A tsunami hit us decades ago when robots began replacing human beings on factory assembly lines. Resilient Detroiters became keenly aware that, to avoid the catastrophe of another tsunami, we had to move to “higher ground,” to a new way of life, of work. We call this New Work.
What is New Work and how does it promote New Cultures and New Economies? How is it different from the old culture?
Frithjof Bergmann, the international philosopher activist of New Work, New Culture, explains: “First we must realize that the current jobs system is only about 200 years old and obviously doesn’t work. Everything connected to the jobs economy has been reduced, diminished and made worse. New Work is an effort to turn the whole thing around from the bottom to the top.”
Bergmann warns that in the next relatively few months or years, we will experience a calamity on the level of six or eight tsunamis if we do not find an alternative to the current jobs economy. “These tsunamis are rolling in from the ocean towards us, and if we do not do anything very intelligent and imaginative, they will destroy us and we will be drowned.
“New Work from the start was conceived as a possible staircase up to a new culture that will be more humane, more intelligent and more cheerful than the one we are leaving beneath and behind us.”
Specifically, New Work makes use of new technologies to become independent and self-reliant, to NOT depend on a boss to get a job.
Bergmann reassures us that: “A quantum leap is now possible, and it is important to understand that this is not just a fantasy, not something that people in some ways just dream about. Detroit is the place where this is becoming more real, more substantial, more graspable, more graphic than maybe any other place in the world.”
This quantum leap has to do with an astounding technological development called miniaturization or micronization. An iPhone is an example of this technology. Like smartphones, miniaturization applies to manufacturing and factories.
“With 3D printers, it is now possible to manufacture anything from houses to electricity, to computers, to electric cargo bikes. Almost anything can be produced almost any place.
“In remote villages in Africa, in blighted neighborhoods in Detroit. Community production is what makes possible the quantum leap up to New Culture, a new way of life, a new experience of the spiritual.”
Community production has an enormous advantage over archaic attempts to rebuild an economy of meaningless jobs because it allows people to focus on doing work that they really, really want to do to make things that we really, really need. We can now move into a New Culture that, as Grace Lee Boggs says, concentrates on developing people and growing our souls.

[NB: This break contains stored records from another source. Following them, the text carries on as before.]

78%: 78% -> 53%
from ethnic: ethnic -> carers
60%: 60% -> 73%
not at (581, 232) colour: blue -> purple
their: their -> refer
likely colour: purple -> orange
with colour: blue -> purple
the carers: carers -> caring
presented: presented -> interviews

When we do work we really, really want to do, we realize a sense of strength and not exhaustion. We begin to feel that we are living; we begin to feel that our lives have meaning.

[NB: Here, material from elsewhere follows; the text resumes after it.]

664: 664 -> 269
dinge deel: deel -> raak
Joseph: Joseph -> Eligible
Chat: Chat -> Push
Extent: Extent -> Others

As the waters of the economic tsunami continue to recede, leaving behind fertile ground, Detroiters are creating a New Culture based on Community Production. Grassroots community-based centers of work and culture are emerging in the Brightmoor and Birwood neighborhoods, the MakrSpace in the Church of the Messiah and the Feedom Freedom Growers’ Manistique Garden project.

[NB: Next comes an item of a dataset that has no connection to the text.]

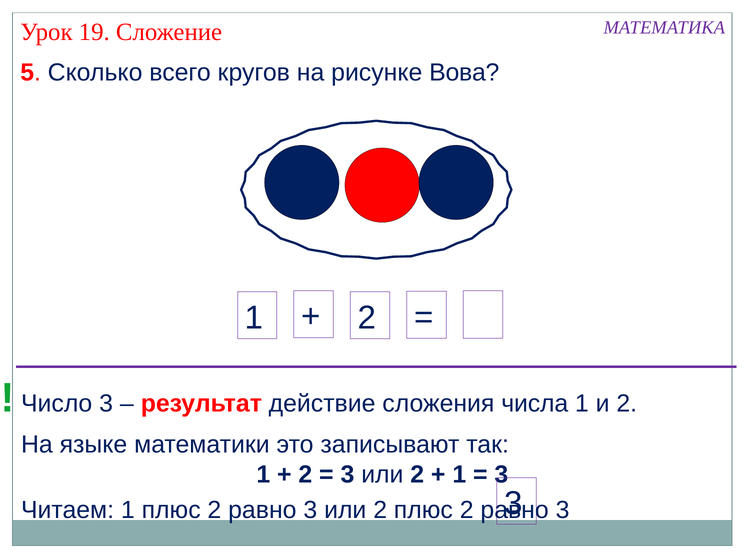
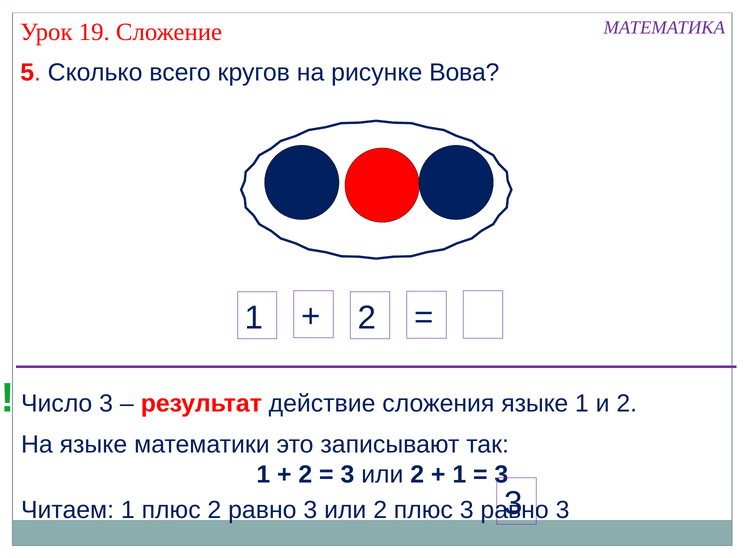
сложения числа: числа -> языке
2 плюс 2: 2 -> 3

According to Bergmann, “The fact that Detroit has a tradition that goes over generations makes it plausible that Detroit can become the model for no end of other cities that will come here now to study how this is accomplished and what it looks like.”
Barbara Stachowski is member of the Boggs Center to Nurture Community Leadership and Detroit New Work Center. She is now in Germany visiting with Fritzhof Bergmann’s associates.